The Grapes of Wrath
New York: The Limited Editions Club, 1940.
Limited edition in two volumes, #517 of 1146 copies. Signed by the illustrator on the colophon. xxii, [2], 284; 285-559, [1] pp. Bound in publisher's "grass cloth" stamped in brown over quarter rawhide lettered in silver, all edges stained yellow, pictorial endpapers. Very light soiling to textblock edges, else Fine. Binding very square and tight; spines never opened. Housed in the original brown paper-covered slipcase, moderately chipped and worn.

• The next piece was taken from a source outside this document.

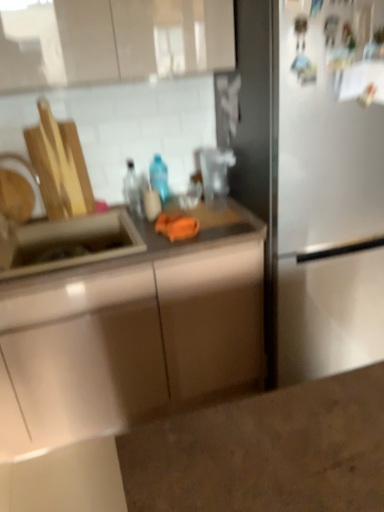
This screenshot has height=512, width=384. What do you see at coordinates (25, 177) in the screenshot? I see `brushed metal faucet at left` at bounding box center [25, 177].

This screenshot has width=384, height=512. Describe the element at coordinates (159, 177) in the screenshot. I see `translucent plastic bottle at center, marked as the first bottle in a right-to-left arrangement` at that location.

A beautiful unread set, made with great care. Two publisher's slips laid in explain that the book's binding was designed to inspire "emotional sympathy" in the reader before he had even cracked it open:
"The 'grass cloth' should, if the intention of the designer is realized, put the prospective reader in mind of of the parched, sun-baked grass of the Dust Bowl. Silver is used for the stamping, rather than gold, because this is a novel about people in 'the silver country.' And rawhide was planned for the backs of the volumes because it is a leather which might very well have come from an Oklahoman steer."
The book's contents are enhanced with duotone lithographs by Thomas Hart Benton, a painter and muralist in the vanguard of the Regionalist art movement. Benton was also commissioned to create lithographs to help promote the critically acclaimed film adaption that appeared the same year; his style of populist realism was acknowledged to be a perfect match for Steinbeck's.